With rolling hills, Georgian-style buildings and cobblestone streets, Richmond, in southern Tasmania, looks like a quaint English village from the 1800s. Set by the banks of the Coal River, Richmond can be reached by driving over the Richmond Bridge – but be sure to hop out of your car and marvel at this historic masterpiece from every angle after you do. Built by convicts in 1823, the bridge is the oldest still in use in Australia and has had a murky past. There are many stories of it being haunted by disgruntled ghosts, including Grover, an overseer who was murdered by convicts for being particularly heartless with them.

Other than Australia’s oldest bridge, Richmond is home to Australia’s oldest Catholic Church and gaol. Both the church and gaol are still in use (although not for prisoners; it’s used as a museum instead). There’s also the surprisingly terrific Old Hobart Town, a model village depicting the capital in the 1820s, reconstructed from antique city plans.

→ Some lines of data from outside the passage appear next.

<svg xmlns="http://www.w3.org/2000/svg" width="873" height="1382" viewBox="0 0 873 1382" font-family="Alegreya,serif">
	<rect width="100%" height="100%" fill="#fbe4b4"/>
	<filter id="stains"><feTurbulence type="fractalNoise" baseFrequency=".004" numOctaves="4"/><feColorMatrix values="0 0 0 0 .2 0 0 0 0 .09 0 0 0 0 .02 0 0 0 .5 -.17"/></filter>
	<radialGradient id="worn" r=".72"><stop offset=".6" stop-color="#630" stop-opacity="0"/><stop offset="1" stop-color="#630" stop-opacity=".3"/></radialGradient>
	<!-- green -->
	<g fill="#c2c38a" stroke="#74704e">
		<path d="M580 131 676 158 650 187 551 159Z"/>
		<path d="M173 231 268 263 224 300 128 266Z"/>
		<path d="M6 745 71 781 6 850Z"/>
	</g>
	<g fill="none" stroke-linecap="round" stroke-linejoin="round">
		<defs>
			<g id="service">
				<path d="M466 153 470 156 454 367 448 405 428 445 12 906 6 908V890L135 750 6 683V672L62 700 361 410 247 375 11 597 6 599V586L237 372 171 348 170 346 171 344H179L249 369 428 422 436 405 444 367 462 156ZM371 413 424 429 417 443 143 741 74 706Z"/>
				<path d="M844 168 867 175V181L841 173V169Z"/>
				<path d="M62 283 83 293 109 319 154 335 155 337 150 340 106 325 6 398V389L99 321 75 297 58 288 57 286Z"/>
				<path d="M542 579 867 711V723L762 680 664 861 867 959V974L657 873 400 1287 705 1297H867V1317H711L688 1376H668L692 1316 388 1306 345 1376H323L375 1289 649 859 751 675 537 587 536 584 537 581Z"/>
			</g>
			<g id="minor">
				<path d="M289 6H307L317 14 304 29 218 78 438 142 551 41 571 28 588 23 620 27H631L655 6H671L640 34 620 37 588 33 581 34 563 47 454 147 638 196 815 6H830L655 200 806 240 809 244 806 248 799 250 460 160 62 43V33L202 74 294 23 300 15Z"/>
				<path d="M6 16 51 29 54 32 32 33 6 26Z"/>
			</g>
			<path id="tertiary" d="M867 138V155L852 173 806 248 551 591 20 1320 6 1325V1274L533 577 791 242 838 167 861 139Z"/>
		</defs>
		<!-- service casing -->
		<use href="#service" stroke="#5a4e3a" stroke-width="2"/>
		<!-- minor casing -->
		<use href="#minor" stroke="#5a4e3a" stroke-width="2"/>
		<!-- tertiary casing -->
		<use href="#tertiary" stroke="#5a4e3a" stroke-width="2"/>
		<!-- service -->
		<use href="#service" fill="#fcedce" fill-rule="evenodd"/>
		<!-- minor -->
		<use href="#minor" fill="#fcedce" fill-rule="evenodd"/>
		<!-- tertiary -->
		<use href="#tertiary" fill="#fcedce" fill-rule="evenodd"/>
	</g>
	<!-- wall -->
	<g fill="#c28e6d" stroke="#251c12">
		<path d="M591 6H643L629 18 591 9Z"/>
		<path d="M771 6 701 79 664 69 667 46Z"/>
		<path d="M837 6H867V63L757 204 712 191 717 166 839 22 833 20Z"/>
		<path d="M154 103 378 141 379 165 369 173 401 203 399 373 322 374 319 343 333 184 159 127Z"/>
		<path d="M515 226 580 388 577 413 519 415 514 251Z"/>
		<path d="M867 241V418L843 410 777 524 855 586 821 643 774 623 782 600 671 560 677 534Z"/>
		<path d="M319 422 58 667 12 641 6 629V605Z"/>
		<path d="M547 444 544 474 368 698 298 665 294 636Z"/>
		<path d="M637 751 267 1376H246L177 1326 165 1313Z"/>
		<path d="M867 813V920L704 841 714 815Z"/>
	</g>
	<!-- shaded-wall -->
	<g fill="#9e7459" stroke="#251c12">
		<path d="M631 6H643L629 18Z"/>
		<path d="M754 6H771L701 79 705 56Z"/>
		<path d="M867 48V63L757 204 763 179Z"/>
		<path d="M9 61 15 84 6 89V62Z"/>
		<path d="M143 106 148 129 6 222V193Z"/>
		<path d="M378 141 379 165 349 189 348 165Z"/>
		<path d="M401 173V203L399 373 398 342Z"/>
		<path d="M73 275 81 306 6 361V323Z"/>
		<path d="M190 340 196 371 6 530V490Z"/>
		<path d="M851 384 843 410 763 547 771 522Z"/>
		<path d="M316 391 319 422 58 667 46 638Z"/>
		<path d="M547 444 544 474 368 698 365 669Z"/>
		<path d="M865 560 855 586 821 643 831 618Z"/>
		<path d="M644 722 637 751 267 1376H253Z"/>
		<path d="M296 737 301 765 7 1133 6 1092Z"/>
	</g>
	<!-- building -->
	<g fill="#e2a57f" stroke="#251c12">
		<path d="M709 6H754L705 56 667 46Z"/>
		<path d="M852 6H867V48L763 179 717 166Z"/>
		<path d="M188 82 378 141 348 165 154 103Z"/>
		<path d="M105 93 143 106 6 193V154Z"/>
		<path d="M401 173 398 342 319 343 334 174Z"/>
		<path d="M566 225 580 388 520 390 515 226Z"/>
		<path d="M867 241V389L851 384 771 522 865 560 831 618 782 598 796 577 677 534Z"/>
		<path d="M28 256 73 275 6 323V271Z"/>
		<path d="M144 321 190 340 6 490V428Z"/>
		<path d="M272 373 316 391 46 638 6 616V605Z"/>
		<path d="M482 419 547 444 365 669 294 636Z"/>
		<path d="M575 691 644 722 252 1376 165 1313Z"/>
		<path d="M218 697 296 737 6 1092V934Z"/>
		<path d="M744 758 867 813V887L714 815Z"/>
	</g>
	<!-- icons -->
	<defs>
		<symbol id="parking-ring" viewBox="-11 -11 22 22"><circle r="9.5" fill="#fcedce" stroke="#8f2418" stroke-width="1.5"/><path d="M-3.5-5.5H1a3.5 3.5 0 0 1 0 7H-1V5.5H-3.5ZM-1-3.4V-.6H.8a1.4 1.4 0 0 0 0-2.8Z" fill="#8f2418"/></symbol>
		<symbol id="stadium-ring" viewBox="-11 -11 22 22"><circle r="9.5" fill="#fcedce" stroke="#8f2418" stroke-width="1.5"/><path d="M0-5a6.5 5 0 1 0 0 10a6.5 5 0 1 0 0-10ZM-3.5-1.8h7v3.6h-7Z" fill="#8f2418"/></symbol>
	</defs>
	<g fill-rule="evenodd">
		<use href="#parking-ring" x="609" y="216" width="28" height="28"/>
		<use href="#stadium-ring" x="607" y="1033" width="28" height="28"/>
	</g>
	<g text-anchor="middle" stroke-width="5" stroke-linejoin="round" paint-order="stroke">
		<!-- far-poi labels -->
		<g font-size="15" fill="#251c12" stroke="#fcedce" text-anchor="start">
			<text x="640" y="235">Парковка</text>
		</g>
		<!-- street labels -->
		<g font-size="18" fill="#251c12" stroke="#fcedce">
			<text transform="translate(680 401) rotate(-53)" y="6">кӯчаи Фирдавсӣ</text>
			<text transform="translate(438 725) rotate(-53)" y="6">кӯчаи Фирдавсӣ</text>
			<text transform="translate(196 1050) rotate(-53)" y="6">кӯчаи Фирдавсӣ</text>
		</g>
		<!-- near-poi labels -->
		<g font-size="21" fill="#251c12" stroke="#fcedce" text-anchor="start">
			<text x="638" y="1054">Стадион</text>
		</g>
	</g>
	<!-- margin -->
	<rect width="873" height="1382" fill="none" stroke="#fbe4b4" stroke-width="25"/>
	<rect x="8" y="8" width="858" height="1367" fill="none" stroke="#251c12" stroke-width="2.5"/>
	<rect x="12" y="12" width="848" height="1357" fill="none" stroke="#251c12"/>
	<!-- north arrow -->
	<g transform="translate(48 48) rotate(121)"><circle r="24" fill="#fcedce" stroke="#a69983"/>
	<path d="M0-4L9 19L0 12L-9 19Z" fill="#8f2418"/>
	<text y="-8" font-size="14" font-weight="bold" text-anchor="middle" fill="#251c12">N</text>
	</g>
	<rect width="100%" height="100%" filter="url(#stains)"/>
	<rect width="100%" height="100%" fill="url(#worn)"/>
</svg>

Forty-five of Richmond’s buildings have been listed on the Register of the National Estate and many of the Georgian buildings have turned into guesthouses, restaurants and shops showing an inside look as to what living in the 19th Century was like for colonial Australians.

Where? // 27km (30min) northeast of Hobart in the stunning Coal River region.

Did you know? // Convict Ikey Solomon was an inmate at the Richmond Gaol in 1832, before being moved to Port Arthur two years later. It’s widely believed that Charles Dickens used Solomon’s story as inspiration for the immortal character of Fagin in Oliver Twist.